Palicrovol si voltò verso Sleeve, che sorrise. — È la Festa della Cerva — disse Sleeve.
— È la Festa della Cerva! — gridò Palicrovol.
— Gli intestini erano pesanti e il grembo pronto a sgravare a giorni — disse Sleeve.
— Gli intestini erano pesanti e il grembo pronto a sgravare a giorni! — gridò Palicrovol. Facendo eco alle parole di Sleeve, Palicrovol si sentì sollevato. Quando la cerva che dava se stessa alla Festa della Cerva era gravida, l’impresa del signore della festa non poteva fallire. L’impresa di qualcuno, comunque, ed era segno di cortesia riferire i buoni presagi all’ospite.
— Non so nulla di presagi — disse Zymas. — Chi è il mago che ti insegna cosa dire?
Sleeve parlò in prima persona, allora. — Sono Sleeve — disse. — Le Dolci Sorelle mi hanno mostrato una cerva pesante. Dio ha parlato a Palicrovol attraverso un vecchio pazzo. E il Cervo è venuto da te in sogno. Se tutti i grandi dèi sono con Palicrovol, cosa potrà opporsi a lui?
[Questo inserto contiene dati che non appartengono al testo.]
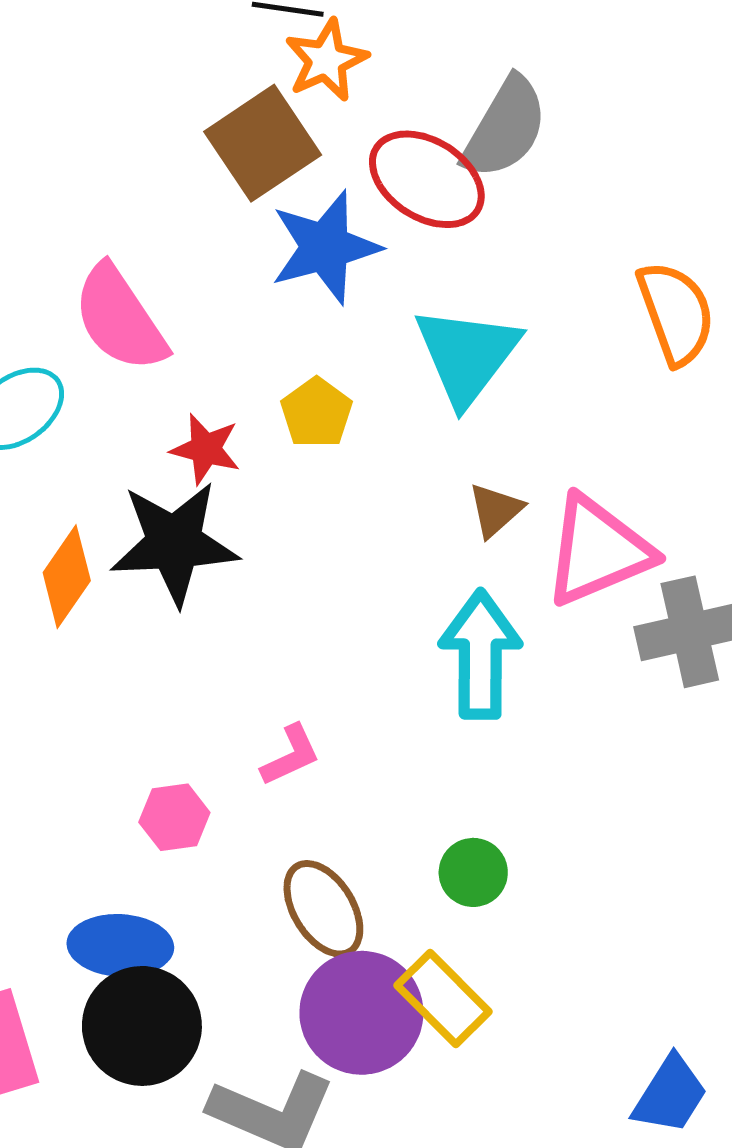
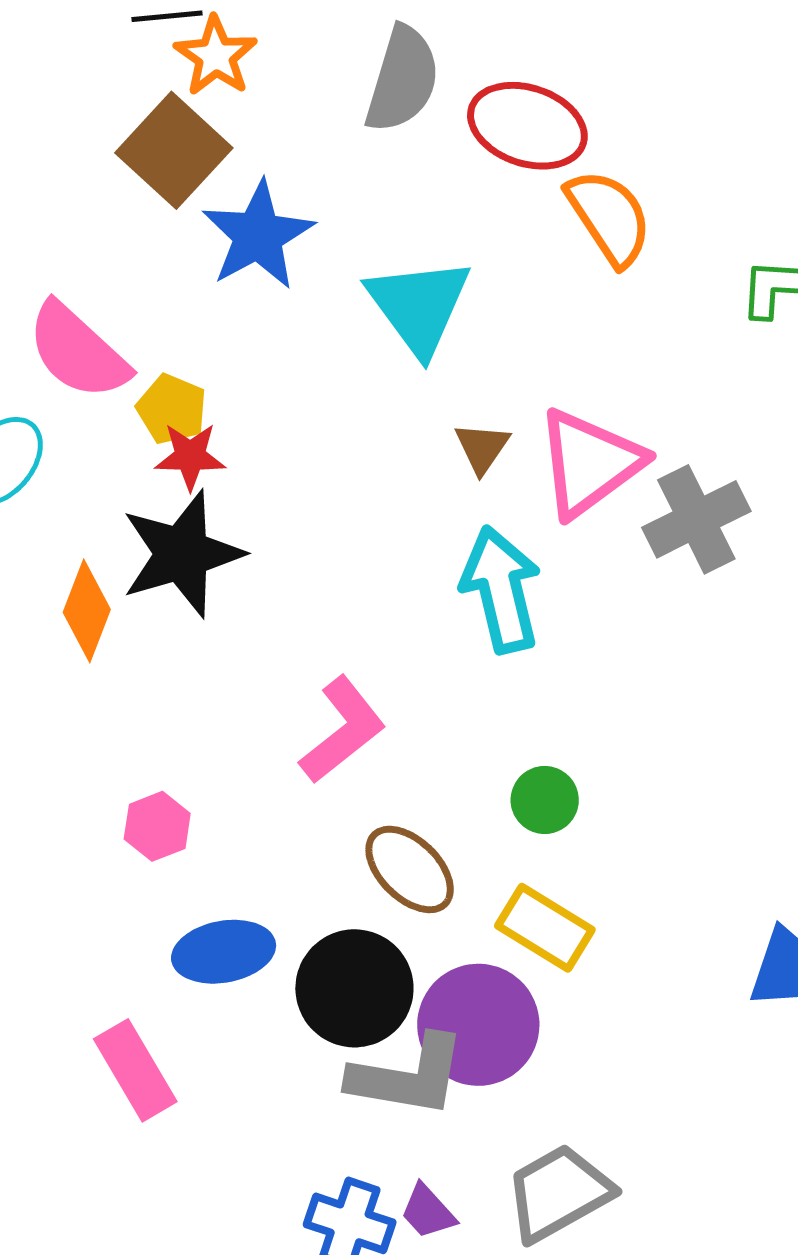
red ellipse: (427, 179) -> (527, 126), moved
yellow pentagon: (317, 413) -> (172, 409), moved
pink L-shape: (291, 755) -> (343, 730), size x1.6
pink hexagon: (174, 817) -> (157, 826), moved
purple circle: (361, 1013) -> (478, 1025), moved
black circle: (142, 1026) -> (354, 988), moved

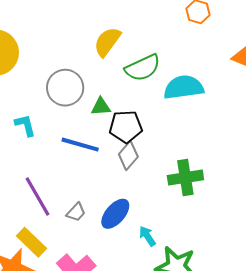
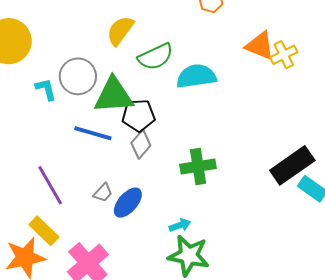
green triangle: (101, 107) -> (114, 95), size x2.0
cyan L-shape: (25, 125) -> (46, 89), moved
gray trapezoid: (76, 212) -> (103, 193), moved
cyan arrow: (147, 236) -> (180, 225), moved, turned 105

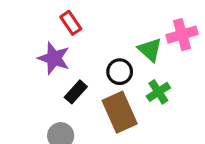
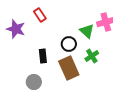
purple star: (54, 58) -> (16, 29), moved
black rectangle: (76, 92) -> (43, 56), turned -48

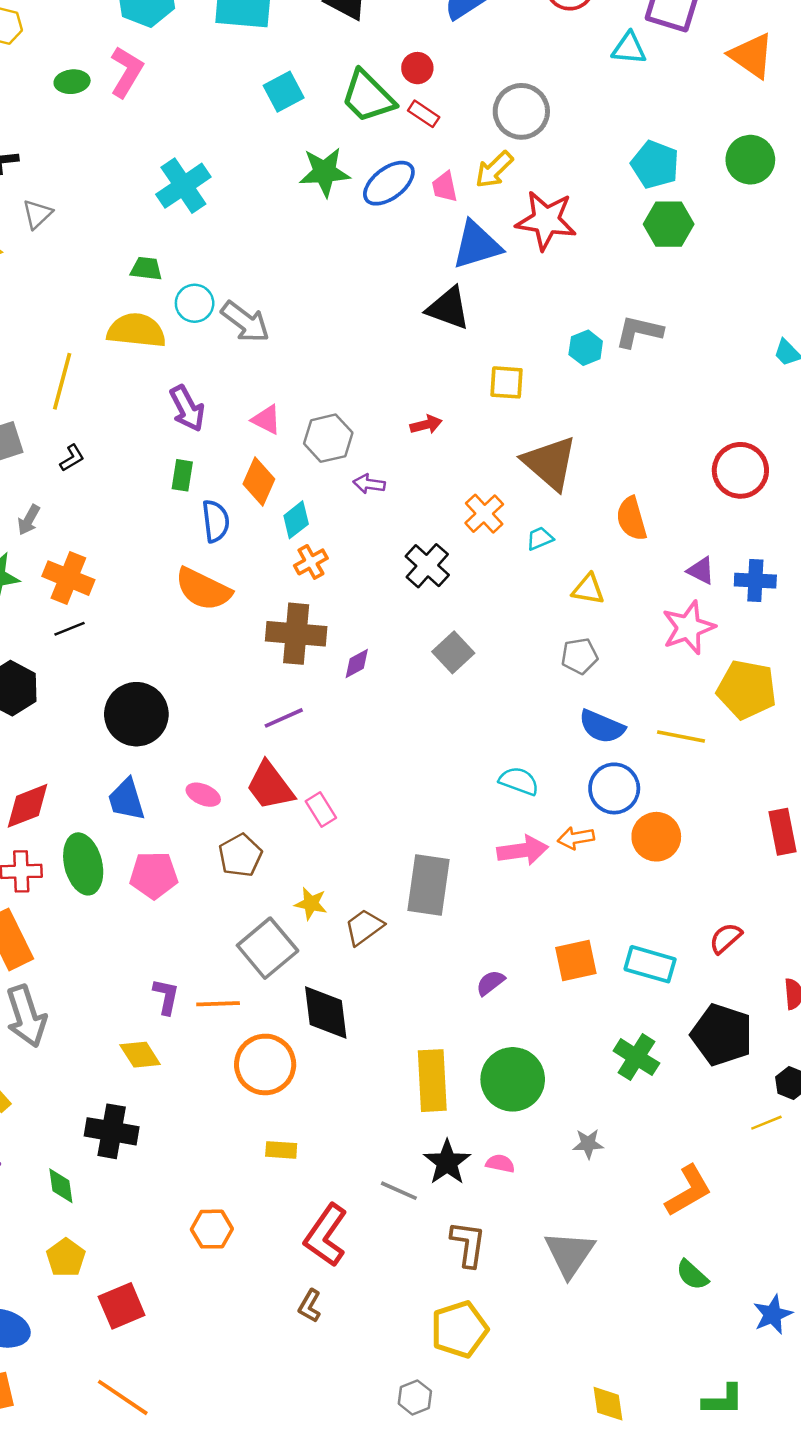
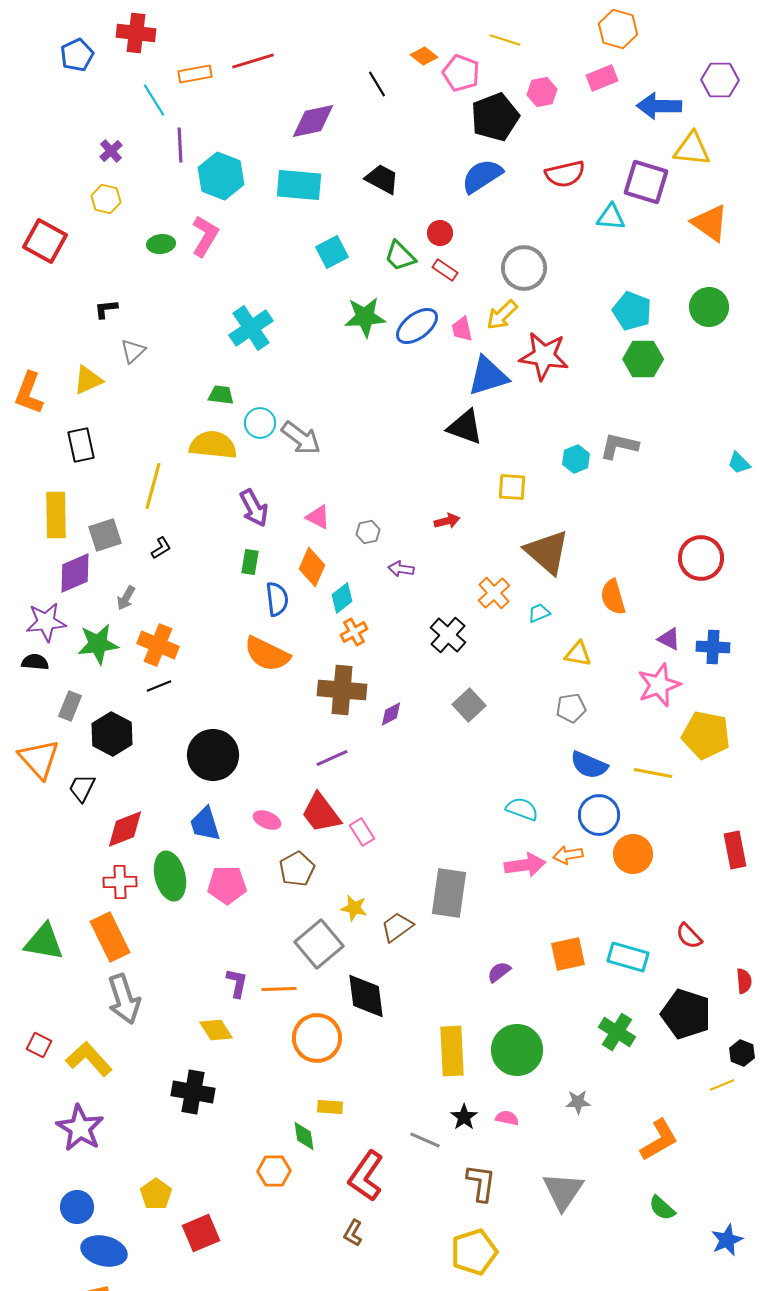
green trapezoid: (368, 97) -> (400, 256), size x0.7
gray hexagon: (328, 438) -> (368, 532), size x0.6
red semicircle: (726, 938) -> (689, 936), turned -92
black star: (447, 1162) -> (464, 1117), size x0.7
green diamond: (61, 1186) -> (304, 1136), moved

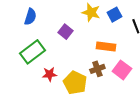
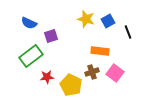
blue semicircle: (30, 17) -> (29, 23), turned 98
purple square: (66, 32) -> (51, 36), moved, turned 32

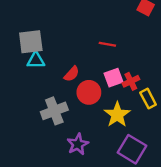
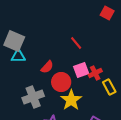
gray square: (31, 42) -> (14, 41), turned 30
red line: (107, 44) -> (76, 43), turned 40
yellow star: (117, 115) -> (71, 100), moved

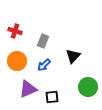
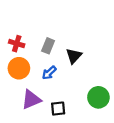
red cross: (15, 31) -> (17, 44), moved
black triangle: (73, 56) -> (74, 56), moved

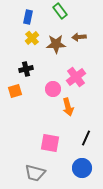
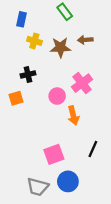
blue rectangle: (28, 17) -> (21, 19), moved
yellow cross: (32, 38) -> (34, 41), turned -32
pink square: (50, 143) -> (54, 154), turned -30
blue circle: (82, 168) -> (68, 181), moved

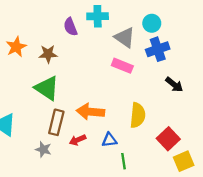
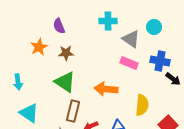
purple semicircle: (70, 27) -> (59, 26), moved
blue cross: (158, 49) -> (160, 61), moved, turned 30
orange arrow: (90, 112) -> (106, 89), moved

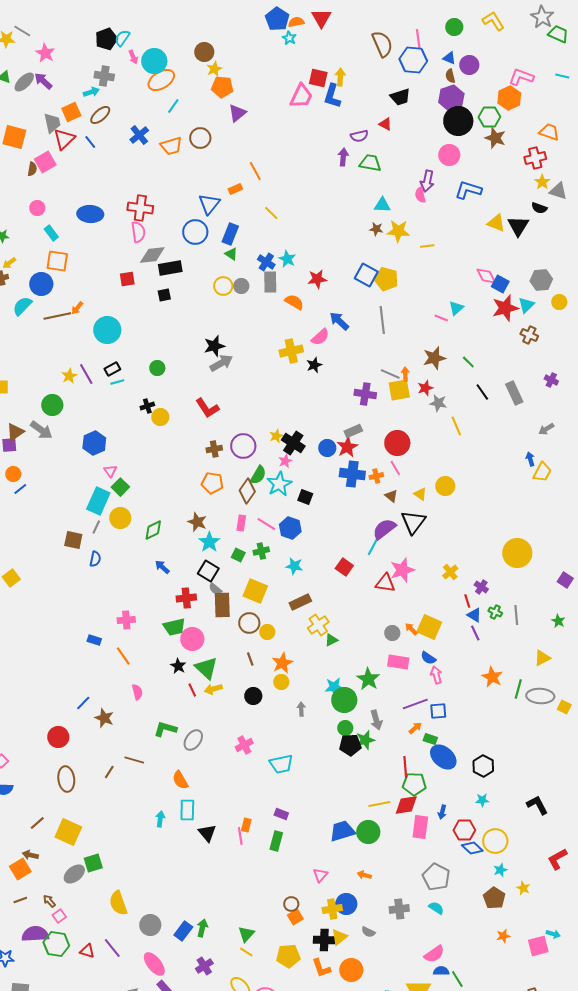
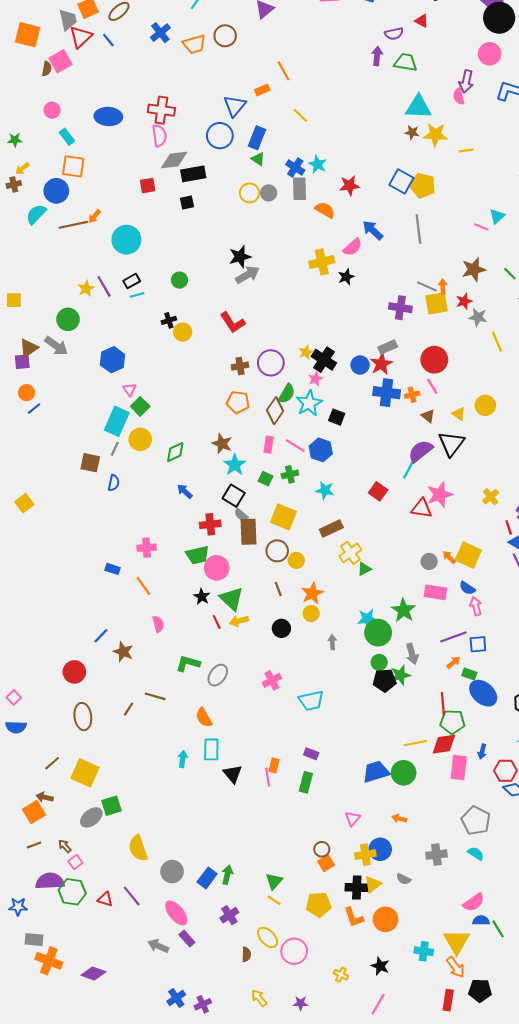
cyan triangle: (382, 205) -> (418, 107), size x1.5

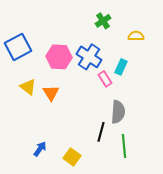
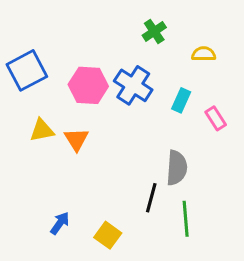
pink rectangle: (105, 79) -> (216, 118), moved
yellow triangle: (28, 87) -> (42, 130), turned -48

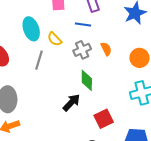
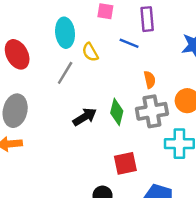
gray cross: (82, 50) -> (152, 111), moved, size x1.4
black arrow: (71, 103) -> (85, 117), moved

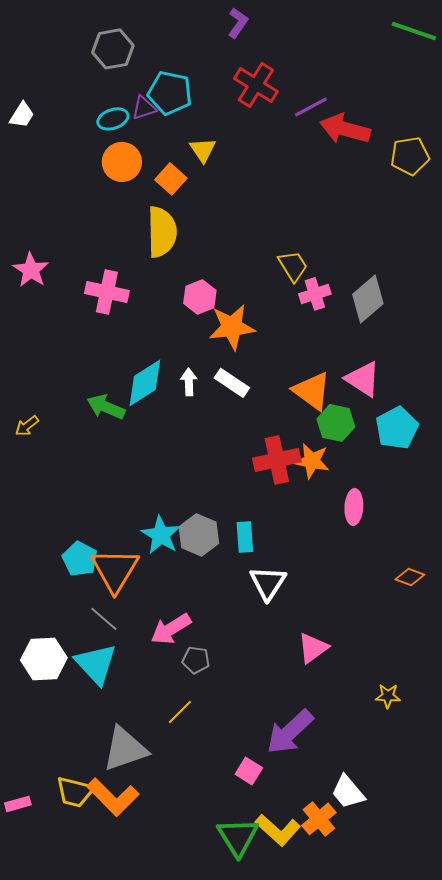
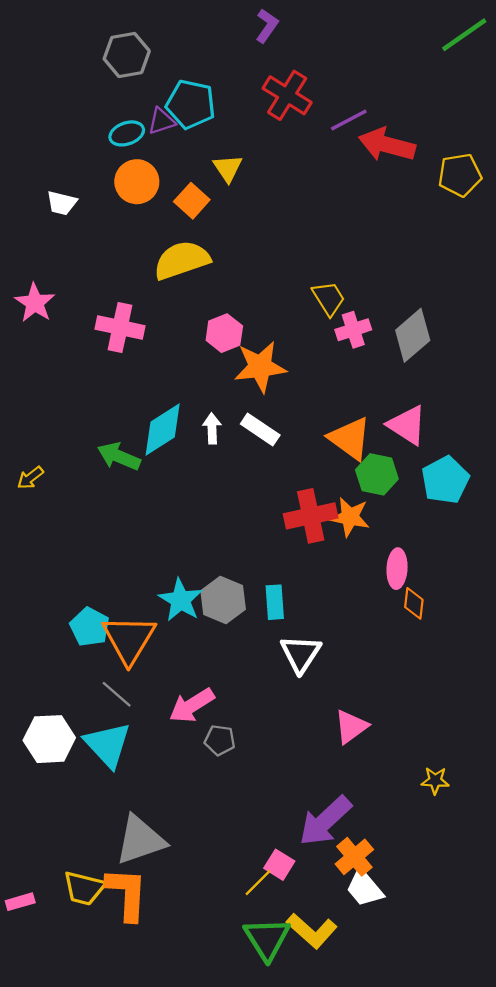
green line: (414, 31) -> (464, 35), turned -54
white trapezoid: (22, 115) -> (62, 203), moved, turned 72
yellow semicircle: (162, 232) -> (182, 260), turned -108
orange diamond: (410, 577) -> (414, 603), moved, turned 76
yellow line: (180, 712) -> (258, 883), moved
white trapezoid: (348, 792) -> (364, 888), moved
orange L-shape: (113, 797) -> (127, 894), turned -132
orange cross: (319, 819) -> (354, 857), moved

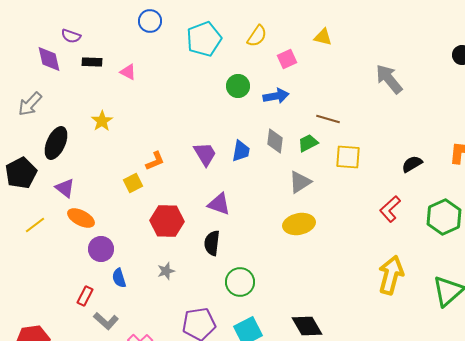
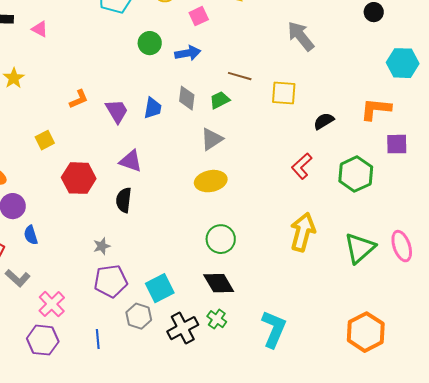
yellow square: (348, 157) -> (284, 93), moved
orange L-shape: (155, 161) -> (79, 99), moved
gray star: (166, 271) -> (102, 246), moved
green circle: (240, 282) -> (221, 239), moved

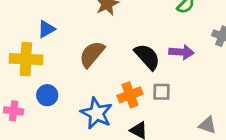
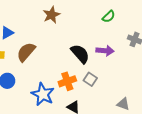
brown semicircle: (92, 54) -> (26, 52), moved
gray square: (161, 92) -> (90, 79), turned 32

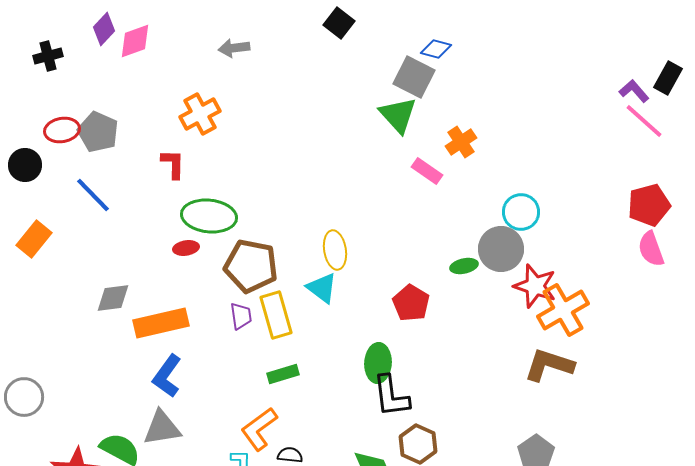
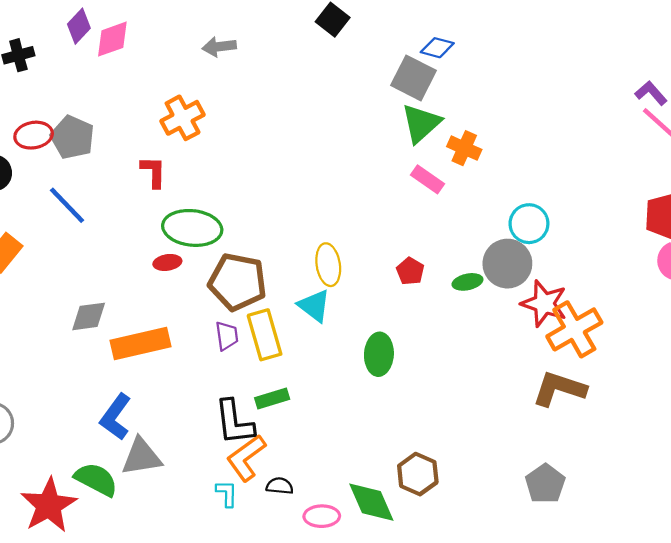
green triangle: (398, 115) -> (421, 123), moved, turned 30
orange cross: (461, 142) -> (464, 148), turned -32
red pentagon: (411, 303) -> (410, 271), moved, size x0.7
green ellipse: (378, 363) -> (379, 354), moved
blue L-shape: (167, 376) -> (116, 417), moved
black L-shape: (391, 396) -> (234, 422), moved

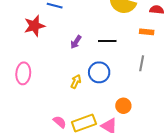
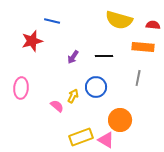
orange rectangle: (147, 32) -> (143, 47), size x1.5
orange circle: (123, 106) -> (120, 120), size x1.5
pink semicircle: (60, 122) -> (57, 106), moved

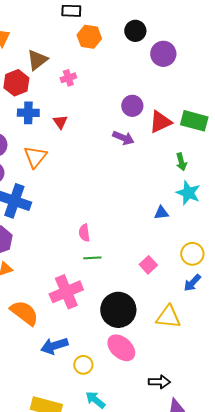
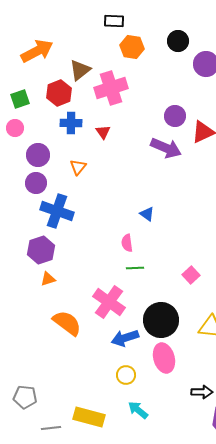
pink cross: (68, 78) -> (111, 88), size x2.0
purple arrow: (123, 138) -> (166, 148), size x1.4
orange triangle: (35, 157) -> (78, 167), size x0.7
blue triangle: (161, 213) -> (147, 214), moved, turned 42
pink cross: (66, 292) -> (109, 302), turned -32
blue arrow: (54, 346) -> (125, 338), moved
pink ellipse: (121, 348) -> (164, 358), turned 32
Zymas non aveva detto che c’era stato un cervo nel suo sogno. — Che bisogno ha di me?
— Che bisogno hai tu di lui? È sufficiente che entrambi vi siate dichiarati traditori. Se lavorerete insieme potrete abbattere questo Re. Se vi scontrate, Nasilee troverà la sua fatica molto più facile.
Zymas pensò anche a un’altra cosa: che Sleeve, il più grande dei maghi viventi, era con quel Conte di Traffing. — Palicrovol, se vuoi essere Re, ti aiuterò a sposare la figlia del Re e a salire sul trono. Sarai un re giusto e buono?
— Sarò re come sono stato Conte — disse Palicrovol. — La mia gente prospera più della gente di qualsiasi altro signore. Sono un giudice giusto, per quanto può esserlo un uomo.
— Se questo è vero, ti seguirò, e i miei uomini ti seguiranno — disse Zymas.
Così la profezia dell’Uomo di Dio fu compiuta, anche se aveva predetto un evento improbabile quanto lo scorrere del Burring verso le montagne. Zymas era venuto da lui, ancora prima che Palicrovol avesse compiuto un singolo atto di ribellione. Dio era adesso il suo Dio. — Ed io — gridò Palicrovol — seguirò Dio.
E io, mormorò Sleeve dalla bianca pelle, Sleeve dagli occhi rosa, io potrei scuotere la terra e radere al suolo questa fortezza, e con la mano sinistra potrei far sorgere una foresta al posto dei cinquecento uomini di Zymas. Perché dovrei legarmi a questi uomini privi di magia, in particolare dal momento che temono quel dio ridicolo chiamato Dio? Essi non hanno bisogno di me, e io non ho bisogno di loro.
Ma Sleeve sentì il sangue della cerva indurirsi sulle sue braccia e sulle sue mani, e fu soddisfatto che Palicrovol diventasse re, anche se lo faceva nel nome di questo Dio giovane e irato.
E fu così che Policrovol iniziò la sua ricerca del trono di Burland.